(Beginning of Data supplied)

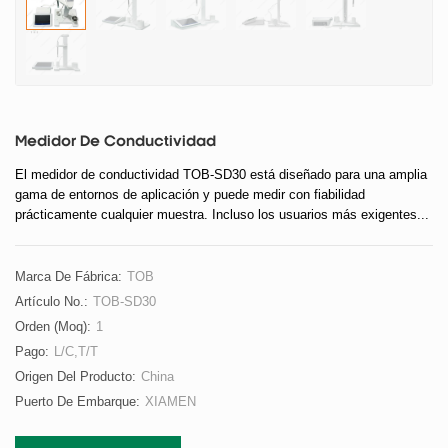
Medidor De Conductividad
El medidor de conductividad TOB-SD30 está diseñado para una amplia
gama de entornos de aplicación y puede medir con fiabilidad
prácticamente cualquier muestra. Incluso los usuarios más exigentes...
Estarán satisfechos con su facilidad de uso, capacidades de
procesamiento de datos y durabilidad.
Marca De Fábrica:
TOB
Artículo No.:
TOB-SD30
Orden (moq):
1
Pago:
L/C,T/T
Origen Del Producto:
China
Puerto De Embarque:
XIAMEN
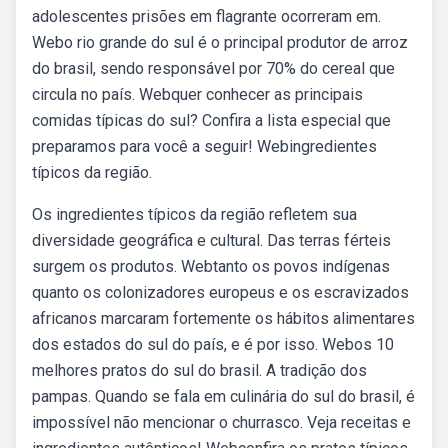
adolescentes prisões em flagrante ocorreram em.
Webo rio grande do sul é o principal produtor de arroz
do brasil, sendo responsável por 70% do cereal que
circula no país. Webquer conhecer as principais
comidas típicas do sul? Confira a lista especial que
preparamos para você a seguir! Webingredientes
típicos da região.
Os ingredientes típicos da região refletem sua
diversidade geográfica e cultural. Das terras férteis
surgem os produtos. Webtanto os povos indígenas
quanto os colonizadores europeus e os escravizados
africanos marcaram fortemente os hábitos alimentares
dos estados do sul do país, e é por isso. Webos 10
melhores pratos do sul do brasil. A tradição dos
pampas. Quando se fala em culinária do sul do brasil, é
impossível não mencionar o churrasco. Veja receitas e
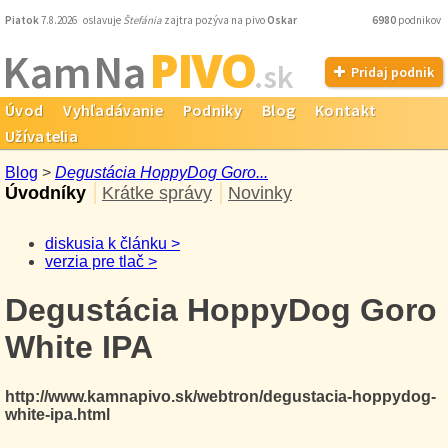
Piatok
7.8.2026 oslavuje
Štefánia
zajtra pozýva na pivo
Oskar
6980
podnikov
PIVO
Kam Na
.sk
Pridaj podnik
Úvod
Vyhľadávanie
Podniky
Blog
Kontakt
Užívatelia
Blog
>
Degustácia HoppyDog Goro...
Úvodníky
Krátke správy
Novinky
diskusia k článku >
verzia pre tlač >
Degustácia HoppyDog Goro
White IPA
http://www.kamnapivo.sk/webtron/degustacia-hoppydog-
white-ipa.html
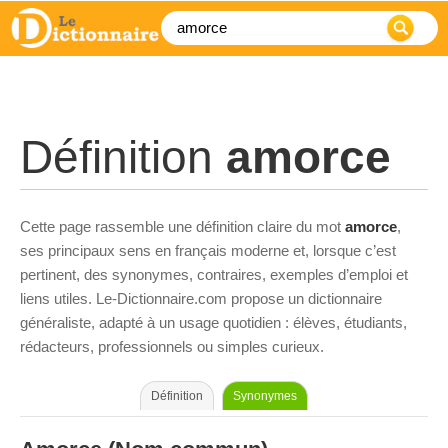
Définition
amorce
Cette page rassemble une définition claire du mot
amorce
,
ses principaux sens en français moderne et, lorsque c’est
pertinent, des synonymes, contraires, exemples d’emploi et
liens utiles. Le-Dictionnaire.com propose un dictionnaire
généraliste, adapté à un usage quotidien : élèves, étudiants,
rédacteurs, professionnels ou simples curieux.
Définition
Synonymes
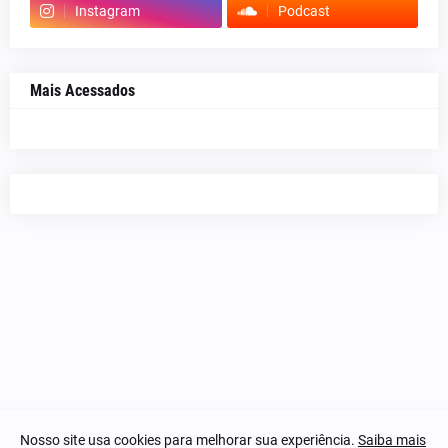
Instagram
Podcast
Mais Acessados
Nosso site usa cookies para melhorar sua experiência.
Saiba mais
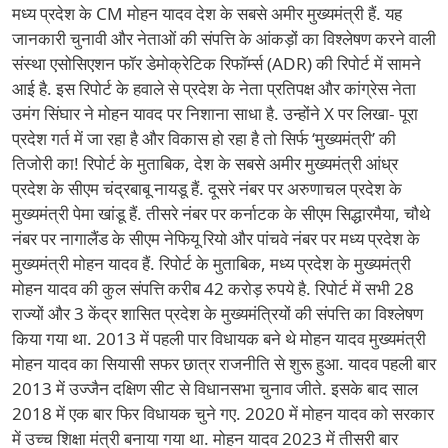
मध्य प्रदेश के CM मोहन यादव देश के सबसे अमीर मुख्यमंत्री हैं. यह
जानकारी चुनावी और नेताओं की संपत्ति के आंकड़ों का विश्लेषण करने वाली
संस्था एसोसिएशन फॉर डेमोक्रेटिक रिफॉर्म्स (ADR) की रिपोर्ट में सामने
आई है. इस रिपोर्ट के हवाले से प्रदेश के नेता प्रतिपक्ष और कांग्रेस नेता
उमंग सिंघार ने मोहन यावद पर निशाना साधा है. उन्होंने X पर लिखा- पूरा
प्रदेश गर्त में जा रहा है और विकास हो रहा है तो सिर्फ ‘मुख्यमंत्री’ की
तिजोरी का! रिपोर्ट के मुताबिक, देश के सबसे अमीर मुख्यमंत्री आंध्र
प्रदेश के सीएम चंद्रबाबू नायडू हैं. दूसरे नंबर पर अरुणाचल प्रदेश के
मुख्यमंत्री पेमा खांडू हैं. तीसरे नंबर पर कर्नाटक के सीएम सिद्धारमैया, चौथे
नंबर पर नागालैंड के सीएम नेफियू रियो और पांचवे नंबर पर मध्य प्रदेश के
मुख्यमंत्री मोहन यादव हैं. रिपोर्ट के मुताबिक, मध्य प्रदेश के मुख्यमंत्री
मोहन यादव की कुल संपत्ति करीब 42 करोड़ रुपये है. रिपोर्ट में सभी 28
राज्यों और 3 केंद्र शासित प्रदेश के मुख्यमंत्रियों की संपत्ति का विश्लेषण
किया गया था. 2013 में पहली पार विधायक बने थे मोहन यादव मुख्यमंत्री
मोहन यादव का सियासी सफर छात्र राजनीति से शुरू हुआ. यादव पहली बार
2013 में उज्जैन दक्षिण सीट से विधानसभा चुनाव जीते. इसके बाद साल
2018 में एक बार फिर विधायक चुने गए. 2020 में मोहन यादव को सरकार
में उच्च शिक्षा मंत्री बनाया गया था. मोहन यादव 2023 में तीसरी बार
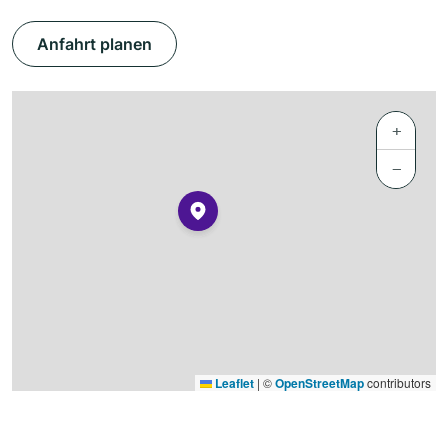
Anfahrt planen
+
−
Leaflet
|
©
OpenStreetMap
contributors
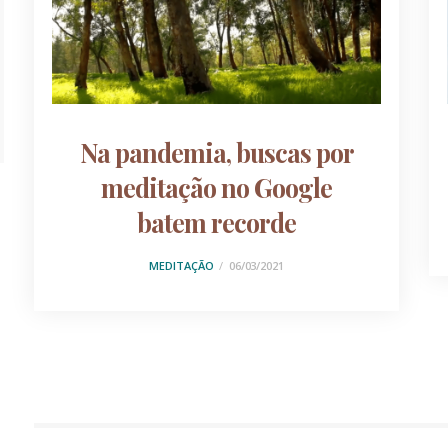
Na pandemia, buscas por
meditação no Google
batem recorde
MEDITAÇÃO
06/03/2021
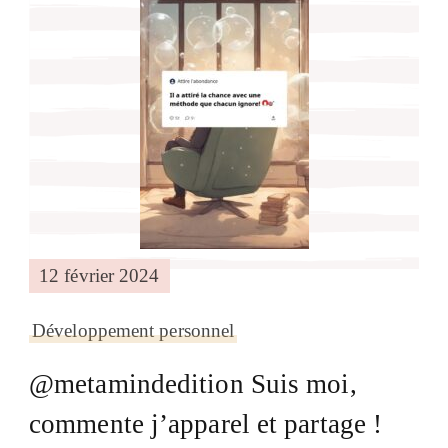
12 février 2024
Développement personnel
@metamindedition Suis moi,
commente j’apparel et partage !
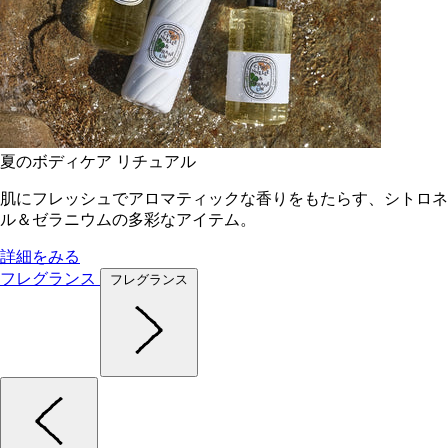
夏のボディケア リチュアル
肌にフレッシュでアロマティックな香りをもたらす、シトロネ
ル＆ゼラニウムの多彩なアイテム。
詳細をみる
フレグランス
フレグランス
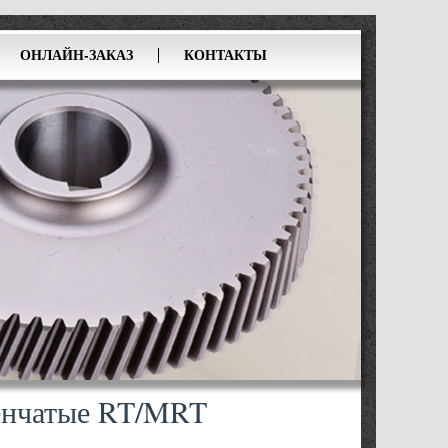
ОНЛАЙН-ЗАКАЗ
КОНТАКТЫ
енчатые RT/MRT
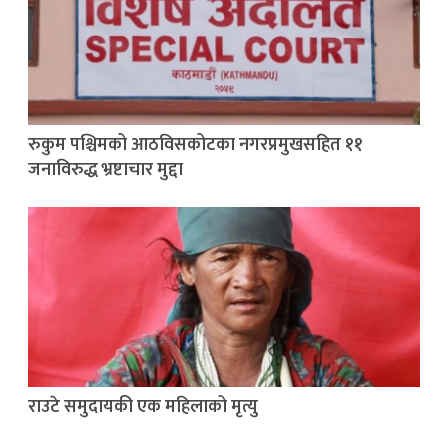
रुकुम पश्चिमको आठविसकोटका नगरप्रमुखसहित ११
जनाविरुद्ध भ्रष्टाचार मुद्दा
राउटे समुदायकी एक महिलाको मृत्यु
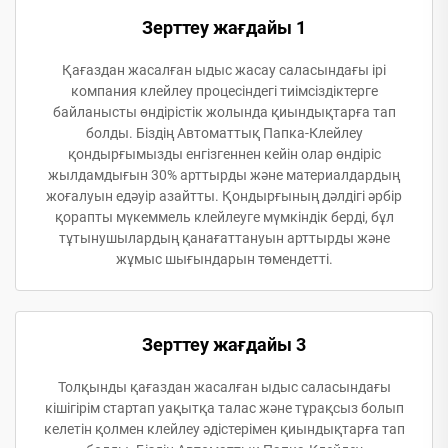
Зерттеу жағдайы 1
Қағаздан жасалған ыдыс жасау саласындағы ірі
компания клейлеу процесіндегі тиімсіздіктерге
байланысты өндірістік жолында қиындықтарға тап
болды. Біздің Автоматтық Папка-Клейлеу
қондырғымызды енгізгеннен кейін олар өндіріс
жылдамдығын 30% арттырды және материалдардың
жоғалуын едәуір азайтты. Қондырғының дәлдігі әрбір
қорапты мүкеммель клейлеуге мүмкіндік берді, бұл
тұтынушылардың қанағаттануын арттырды және
жұмыс шығындарын төмендетті.
Зерттеу жағдайы 3
Толқынды қағаздан жасалған ыдыс саласындағы
кішігірім стартап уақытқа талас және тұрақсыз болып
келетін қолмен клейлеу әдістерімен қиындықтарға тап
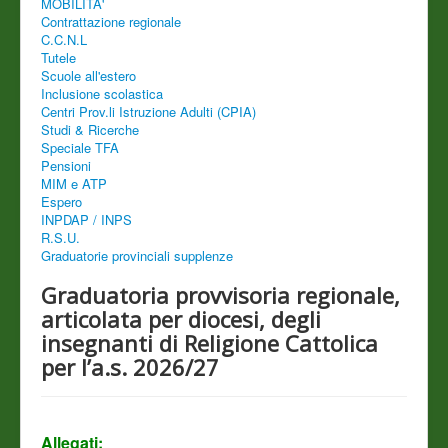
MOBILITA'
Contrattazione regionale
C.C.N.L
Tutele
Scuole all'estero
Inclusione scolastica
Centri Prov.li Istruzione Adulti (CPIA)
Studi & Ricerche
Speciale TFA
Pensioni
MIM e ATP
Espero
INPDAP / INPS
R.S.U.
Graduatorie provinciali supplenze
Graduatoria provvisoria regionale,
articolata per diocesi, degli
insegnanti di Religione Cattolica
per l’a.s. 2026/27
Allegati:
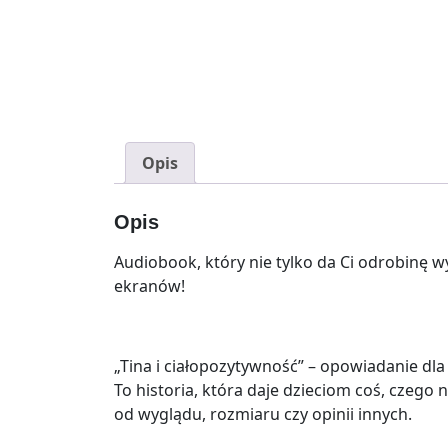
Opis
Opis
Audiobook, który nie tylko da Ci odrobinę w
ekranów!
„Tina i ciałopozytywność” – opowiadanie dla
To historia, która daje dzieciom coś, czego
od wyglądu, rozmiaru czy opinii innych.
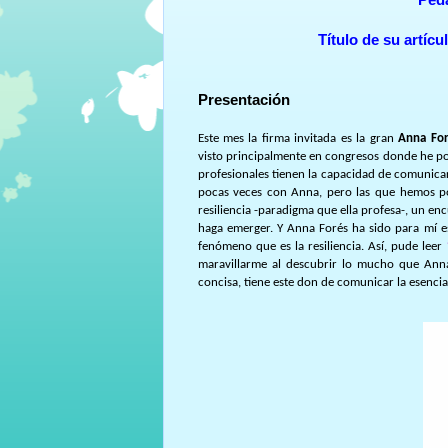
Título de su artícu
Presentación
Este mes la firma invitada es la gran
Anna For
visto principalmente en congresos donde he podi
profesionales tienen la capacidad de comunica
pocas veces con Anna, pero las que hemos p
resiliencia -paradigma que ella profesa-, un enc
haga emerger. Y Anna Forés ha sido para mí e
fenómeno que es la resiliencia. Así, pude leer
maravillarme al descubrir lo mucho que Anna
concisa, tiene este don de comunicar la esencia 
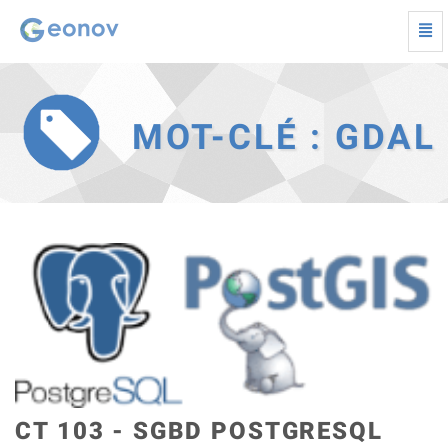
Togg
navi
GDAL
-
Retour
à
MOT-CLÉ : GDAL
la
page
d'accueil
CT 103 - SGBD POSTGRESQL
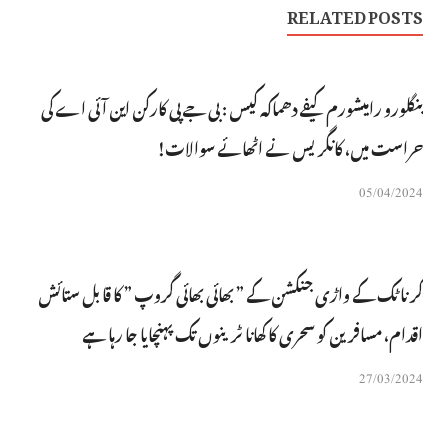
RELATED POSTS
بنگلورو رامیشورم کیفے دھماکہ کیس : بی جے پی کارکن این آئی اے کی
حراست میں، کانگریس نے اٹھائے سوالات!
05/04/2024
کرناٹک کے واڑی جنکشن کے ” بھائی بھائی گروپ ” کا قابل ستائش
اقدام، مسافرین کو سحری کا کھانا ٹرینوں تک پہنچایا جا رہا ہے
27/03/2024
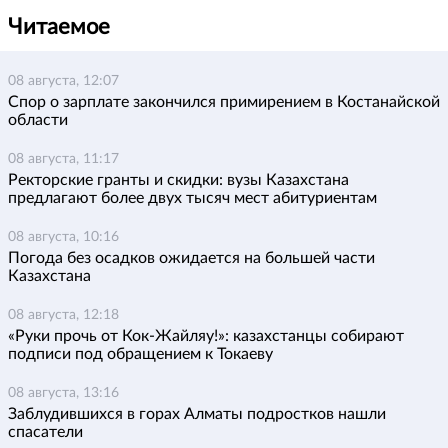
Читаемое
08 августа, 12:07
Спор о зарплате закончился примирением в Костанайской
области
08 августа, 11:17
Ректорские гранты и скидки: вузы Казахстана
предлагают более двух тысяч мест абитуриентам
08 августа, 10:16
Погода без осадков ожидается на большей части
Казахстана
08 августа, 12:18
«Руки прочь от Кок-Жайляу!»: казахстанцы собирают
подписи под обращением к Токаеву
08 августа, 13:16
Заблудившихся в горах Алматы подростков нашли
спасатели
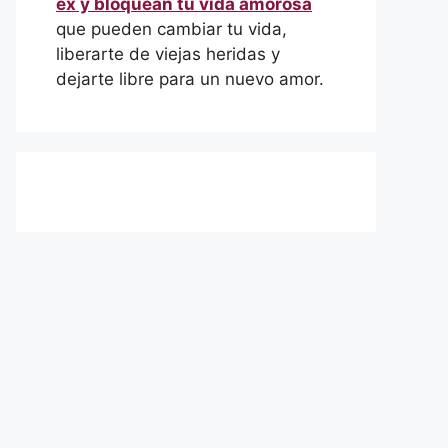
ex y bloquean tu vida amorosa
que pueden cambiar tu vida,
liberarte de viejas heridas y
dejarte libre para un nuevo amor.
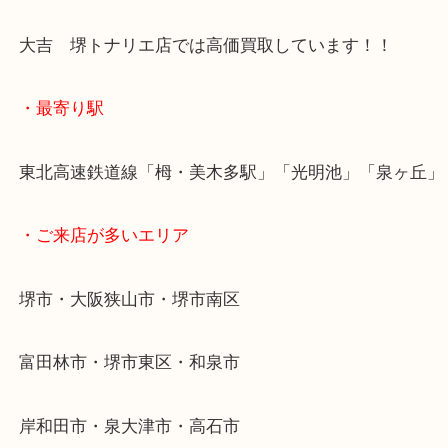
それぐらい今は金の相場が高騰しています！！
家に眠っているアクセサリー・貴金属・指輪・ネッ
ございませんか？？
大吉 堺トナリエ店では高価買取しています！！
・最寄り駅
東北高速鉄道線「栂・美木多駅」「光明池」「泉ヶ
・ご来店が多いエリア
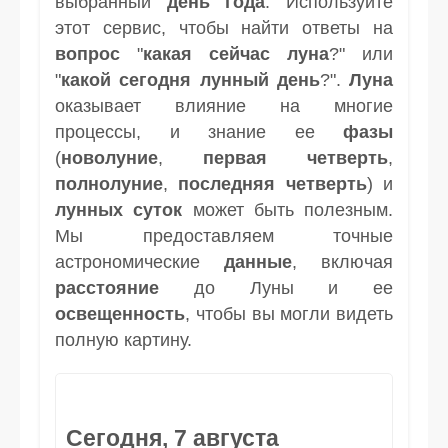
выбранный
день
года
. Используйте
этот сервис, чтобы найти ответы на
вопрос
"
какая сейчас луна
?" или
"
какой сегодня лунный день
?".
Луна
оказывает влияние на многие
процессы, и знание ее
фазы
(
новолуние
,
первая четверть
,
полнолуние
,
последняя четверть
) и
лунных суток
может быть полезным.
Мы предоставляем точные
астрономические
данные
, включая
расстояние
до Луны и ее
освещенность
, чтобы вы могли видеть
полную картину.
Сегодня, 7 августа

(End of Data supplied)

Assignment | Lay out the part of the items that opens with the line containing "それぐらい今は金の相場が高騰しています！！" and runs through the end of the items as a Markdown table. Use two columns, Row for the row number and Text for the line, leaving out the blank lines and the pictures.

Output for this task |
| Row | Text |
|---|---|
| 1 | それぐらい今は金の相場が高騰しています！！ |
| 2 | 家に眠っているアクセサリー・貴金属・指輪・ネッ |
| 3 | ございませんか？？ |
| 4 | 大吉 堺トナリエ店では高価買取しています！！ |
| 5 | ・最寄り駅 |
| 6 | 東北高速鉄道線「栂・美木多駅」「光明池」「泉ヶ |
| 7 | ・ご来店が多いエリア |
| 8 | выбранный |
| 9 | день |
| 10 | года |
| 11 | . Используйте |
| 12 | этот сервис, чтобы найти ответы на |
| 13 | вопрос |
| 14 | " |
| 15 | какая сейчас луна |
| 16 | ?" или |
| 17 | " |
| 18 | какой сегодня лунный день |
| 19 | ?". |
| 20 | Луна |
| 21 | оказывает влияние на многие |
| 22 | процессы, и знание ее |
| 23 | фазы |
| 24 | ( |
| 25 | новолуние |
| 26 | , |
| 27 | первая четверть |
| 28 | , |
| 29 | полнолуние |
| 30 | , |
| 31 | последняя четверть |
| 32 | ) и |
| 33 | лунных суток |
| 34 | может быть полезным. |
| 35 | Мы предоставляем точные |
| 36 | астрономические |
| 37 | данные |
| 38 | , включая |
| 39 | расстояние |
| 40 | до Луны и ее |
| 41 | освещенность |
| 42 | , чтобы вы могли видеть |
| 43 | полную картину. |
| 44 | Сегодня, 7 августа |